The icing delay time (IDT) of 5 μL water droplets on the S, N, M, and MN surfaces at −5°C and −10°C temperatures were measured, and the results are shown in Figure 7. The initial temperature of the droplet is 20°C, and the images in Figure 7 show the gradual transformation of the droplet from liquid to ice. The droplet on the S surface shows the least IDT of 180 and 110 s at −5°C and −10°C respectively, suggesting that normal smooth silicon surfaces do not have anti-icing properties. The icing times for the droplet on the N surface at −5°C and −10 °C are 959 and 282 s respectively, while the times to form ice for the droplet on the M surface at −5°C and −10°C are 1620 and 1151 s. The hierarchical MN surface offered the highest IDT of 2313 and 1658 s at −5°C and −10°C respectively, indicating that it has improved anti-icing properties compared to the other structured surfaces. Furthermore, the results showed a reduction in the IDT as the temperature decreases from −5°C to −10°C; the different surfaces S, N, M, and MN exhibited 39, 70, 29, and 28% respective decrease in the IDT values. This proves that the ice delay time is strongly influenced by the substrate’s temperature because decreasing the substrate’s temperature could alter the CA of the water droplet and eventually lead to the Cassie-Wenzel transition (Su et al., 2016; Li and Guo, 2018). MN surface is the least affected by the temperature change suggesting improved Cassie state stability. Besides, there are no observable changes in the SEM images of the MN surfaces after 10 cycles of icing/deicing as shown in Supplementary Figure S5 signifying that the ice formation did not destroy the MN surfaces.

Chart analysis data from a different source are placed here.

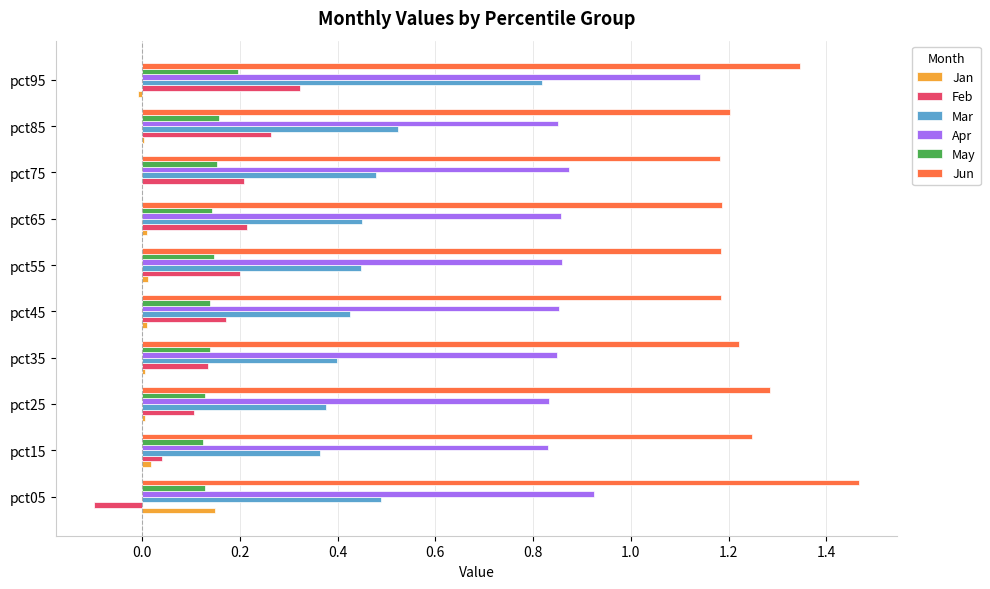

What are all the series names shown in the legend?

Jan, Feb, Mar, Apr, May, Jun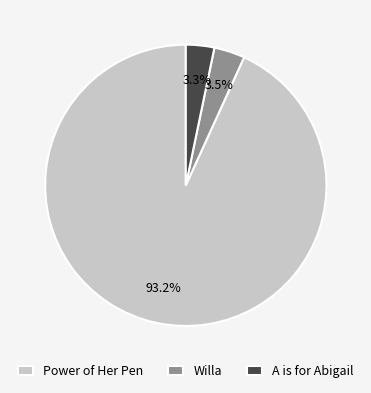

True or false: A is for Abigail accounts for 3% of the total.

True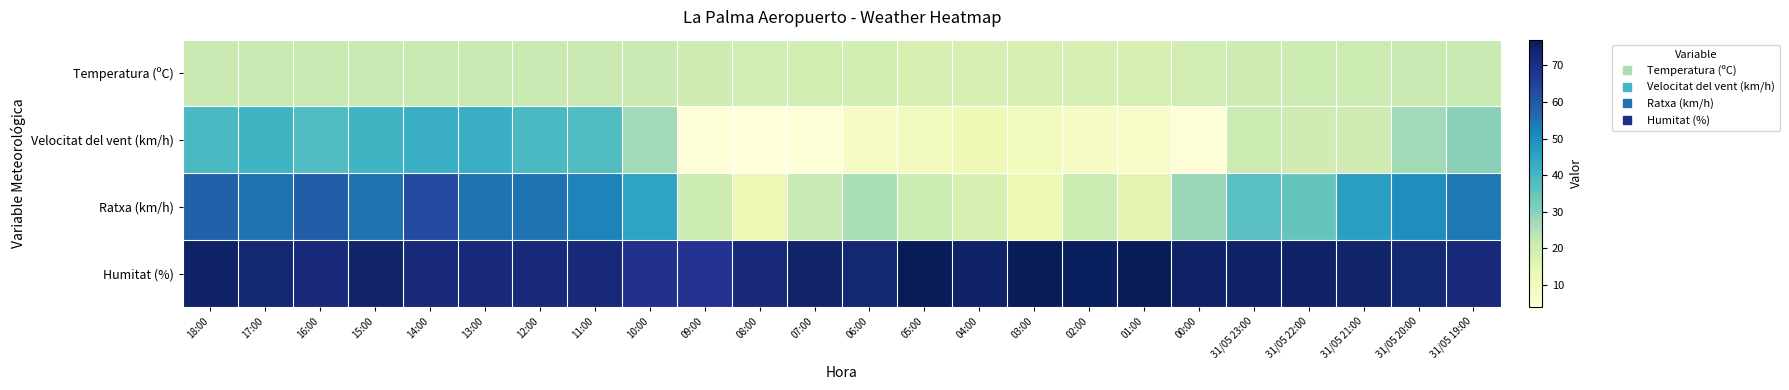

Reading left to right, transcribe all the data shown in this chart.

Temperatura (ºC): 18:00=21.2	17:00=21.4	16:00=21.6	15:00=21.6	14:00=21.6	13:00=21.5	12:00=21.4	11:00=21.3	10:00=21.4	09:00=20.5	08:00=19.5	07:00=19.3	06:00=19.3	05:00=18.2	04:00=18.3	03:00=18.3	02:00=18.7	01:00=18.6	00:00=19.7	31/05 23:00=20.6	31/05 22:00=20.9	31/05 21:00=21.1	31/05 20:00=21.3	31/05 19:00=21.5
Velocitat del vent (km/h): 18:00=39.0	17:00=41.0	16:00=38.0	15:00=41.0	14:00=42.0	13:00=42.0	12:00=39.0	11:00=38.0	10:00=27.0	09:00=5.0	08:00=4.0	07:00=5.0	06:00=9.0	05:00=10.0	04:00=12.0	03:00=10.0	02:00=9.0	01:00=8.0	00:00=5.0	31/05 23:00=21.0	31/05 22:00=20.0	31/05 21:00=20.0	31/05 20:00=27.0	31/05 19:00=30.0
Ratxa (km/h): 18:00=58.0	17:00=55.0	16:00=59.0	15:00=55.0	14:00=63.0	13:00=55.0	12:00=55.0	11:00=52.0	10:00=45.0	09:00=21.0	08:00=13.0	07:00=22.0	06:00=26.0	05:00=21.0	04:00=18.0	03:00=13.0	02:00=21.0	01:00=15.0	00:00=28.0	31/05 23:00=37.0	31/05 22:00=35.0	31/05 21:00=46.0	31/05 20:00=50.0	31/05 19:00=54.0
Humitat (%): 18:00=75.0	17:00=73.0	16:00=72.0	15:00=74.0	14:00=72.0	13:00=72.0	12:00=72.0	11:00=72.0	10:00=69.0	09:00=68.0	08:00=72.0	07:00=74.0	06:00=73.0	05:00=77.0	04:00=75.0	03:00=77.0	02:00=76.0	01:00=77.0	00:00=75.0	31/05 23:00=75.0	31/05 22:00=75.0	31/05 21:00=74.0	31/05 20:00=73.0	31/05 19:00=72.0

Figure 8A shows the statistical contrasting column plots of the IDT of the various surfaces at −5°C and −10°C. Supplementary Video S2 recorded the whole process of water droplets’ transition from the liquid state to the ice state for the S and MN surfaces. The high IDT values obtained from the superhydrophobic surfaces can be attributed to the fact that heat transfer proceeds majorly over the contact area between ice and the structured pillars. Since the water droplet sits atop the air pockets on the superhydrophobic surfaces, and due to the low thermal conductivity of air, the structured pillars served as the primary mode of heat transfer in the vertical direction between the cold silicon substrate and the water droplet. The pockets of air between neighboring structured pillars and the water droplet interface act as a thermal absorbing layer (heat block) leading to decreased heat transfer efficiency. Furthermore, the classical nucleation theory suggests that the larger the CA of the substrate, the greater the free-energy barrier required for the ice nucleus formation, and the smaller the rate of nucleation, making the ice formation more difficult and slower (Varanasi et al., 2009; Varanasi et al., 2010). As seen in Figure 8B, the smaller the apparent contact area, the lower the heat transfer efficiency resulting in increased IDT. MN surface which has the largest CA with the least area fraction showed the longest IDT signifying excellent anti-icing behavior. Similar observations have been reported elsewhere (Li and Guo, 2018; Nguyen et al., 2018). In practice, a reduced ice nucleation temperature will enable more equipment and devices to be safely and effectively employed in environments of lower temperatures thereby generating greater productivity and profitability. Likewise, a longer IDT will increase the chances of water removal from the surface before the ice formation.

To further increase the anti-ice properties, both microstructures and nanostructures can be optimized. The micropillar gap, area fractions, heights can be easily defined by the UV-lithography and the DRIE etching step. The nanowire heights, material type can be optimized in the GLAD step by changing the deposition time and using more thermally insulative target materials such as titanium oxide (TiO2) (Fresno et al., 2021) and tin oxide (SnO2) (Chetri and Dhar, 2019). The gap of the GLAD nanowires is more difficult to change mostly determined by the initial nucleation but can be controlled in certain degrees using a prefabricated seed layer (Dick et al., 2003). The advantages of our fabrication approach are the scalability and cost-effectiveness, essential for the application of anti-ice applications.